July 2009 Forecast
By Michael Lynderey
July 3, 2009
Although it may not be obvious at first glance, July 2009 is looking like a strong month. Aside from the two big bruisers (Potter and the token CGI release), there are enough movies that have the potential to end up around, or even solidly over, the $100 million mark. There is also a higher than average concentration of family films competing for the same demographic - a sure sign of some bad scheduling decisions.
1) Harry Potter and the Half-Blood Prince (July 15th)
The Harry Potter films are becoming like this decade's version of the Friday the 13th series. They just won't stop making them (no letters, please; yes, I know there's some semblance of difference between the two). No matter how many times it looks like Potter is finally dead, they always bring him back for another go-around. Where did the last one - part 5, was it – leave off? Was that the one where they accidentally resurrected Potter with a lightning bolt, and then had to spend the movie trying to drown him again in Hogwarts Lake? Or was that the one where he had to fight that pissed-off psychic teenage girl? Well, if Potter can survive that, I doubt he's going to have any trouble making it through whatever they have lined up for him this time. As long as the series fundamentals are the same - a bunch of horny teenagers, a lake, and the somehow-still alive Potter on the rampage again - this latest and decidedly needless entry will have no trouble raking in the cash. And if it's a success, I imagine we're going to get another sequel. Or two.
Opening weekend: $150 million five-day / Total gross: $292 million
2) Ice Age: Dawn of the Dinosaurs (July 1st)
The Ice Age series is like this decade's version of the Nightmare on Elm S... okay, I won't go there again. If I seem disgruntled, it's because this month has managed to pack in several of my least favorite subgenres. CGI franchisery, in particular, has gone haywire. The last Ice Age opened with $68 million and finished with $195 million. Thanks to the plump 4th of July opening slot, this one's going to end up even higher. A drawback is the sameness of the film - aside from a female version of Scrat (that little sabre-toothed squirrel), there don't appear to be any additions to the fray. In a sense, that's a strength (don't fix what isn't broken), but it's also a weakness. The kidmovie assault in the weeks following will probably hurt Ice Age's legs some, but it seems like an easy $200+ million grosser anyway.

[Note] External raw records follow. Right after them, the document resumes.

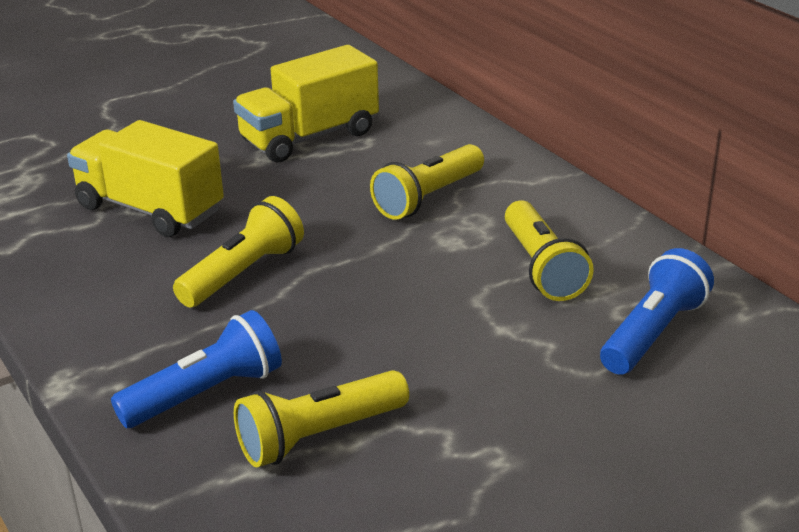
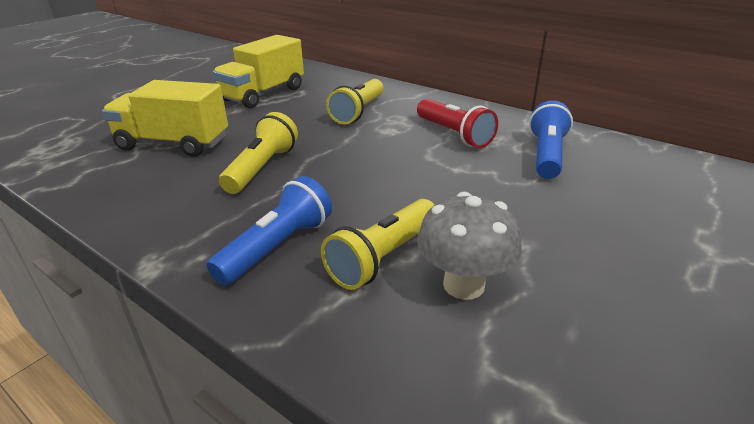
camera: 20 degrees left, 0 degrees up
(389, 494) = (463, 285): none -> grey mushroom
(542, 268) = (454, 134): yellow flashlight -> red flashlight

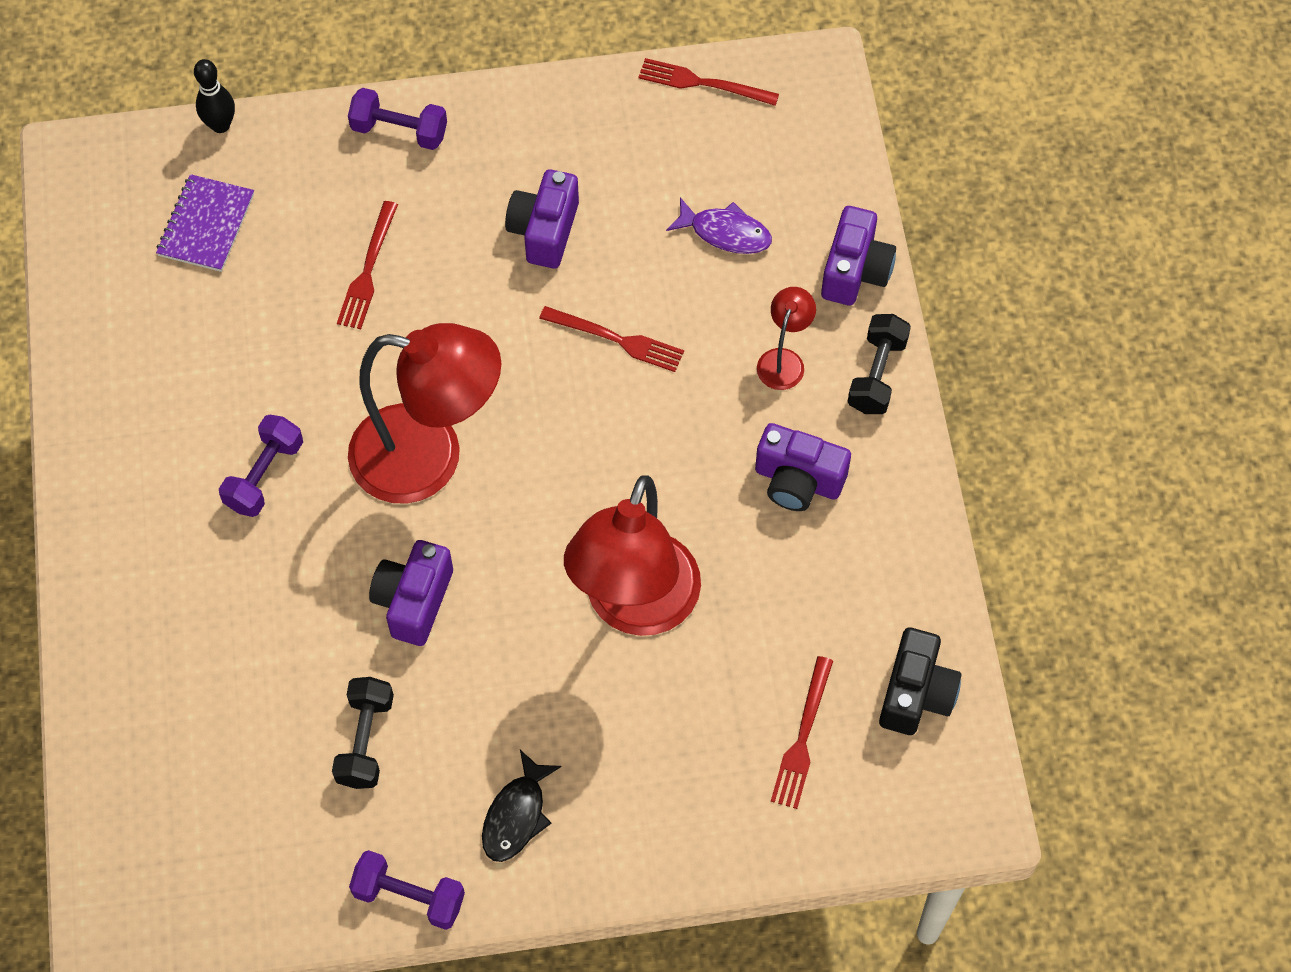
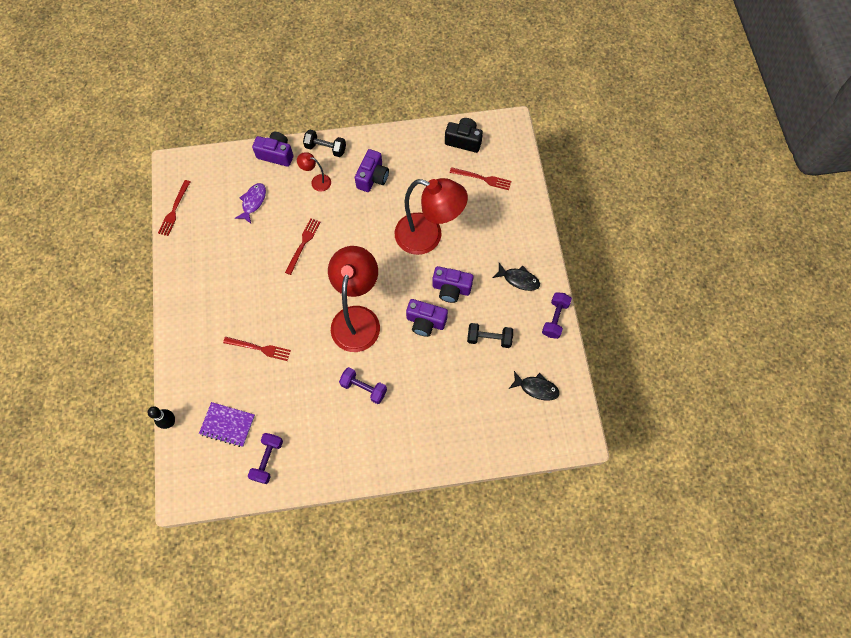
camera: 90 degrees left, 5 degrees up
(237, 843) = (536, 388): none -> black fish
(399, 131) = (184, 338): purple dumbbell -> purple dumbbell (268, 460)
(544, 230) = (245, 274): purple camera -> purple camera (451, 289)

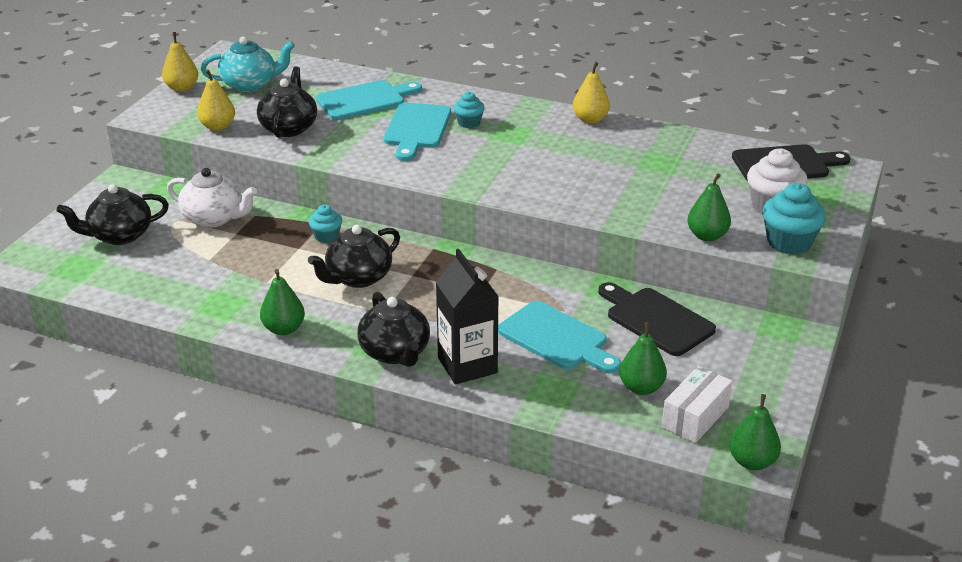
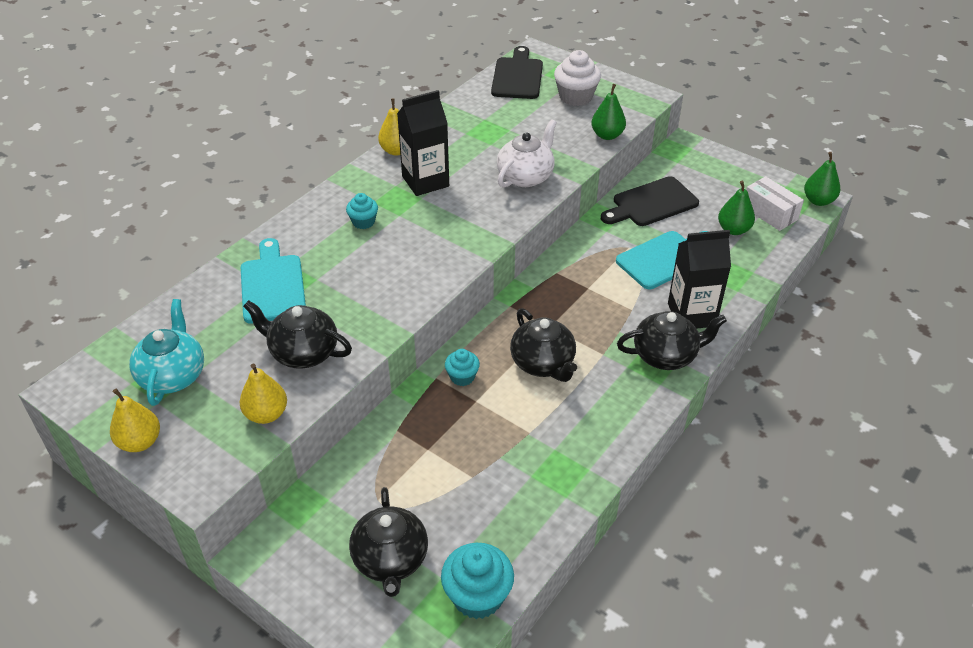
camera: 75 degrees left, 10 degrees up
(214, 218) = (389, 466): white teapot -> white teapot (526, 176)
(284, 329) = (613, 427): green pear -> none
(417, 129) = (357, 258): turquoise cutting board -> none
(549, 142) = (425, 181): none -> black carton
(789, 242) = (626, 103): turquoise cupcake -> turquoise cupcake (477, 596)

Opening weekend: $95 million five-day / Total gross: $250 million
3) Funny People (July 31st)
Speaking of unfriendly subgenres - Funny People looks to be the definitive Apatow male-bonding movie of the year. For Seth Rogen, it's going to be a return to solid $100 million shores, after his solo disappointments Observe and Report and Zack and Miri. For Adam Sandler, it'll be yet another in a long, long line of three-digit grossers, though his last two films only just passed the $100 million mark. I maintain, in fact, that Sandler remains the second biggest movie star in North America (with Will Smith at #1) – other than Sandler and Smith, no actor has headlined a $100 million-grossing movie in every consecutive year since (and including) 2002. That very respectable chain isn't going to be broken anytime soon. Bottom line - the audiences that loved the 40 Year-Old Virgin and Knocked Up are certainly not going to be kept away from Apatow's third directorial effort, and the presence of Sandler is only going to up the ante.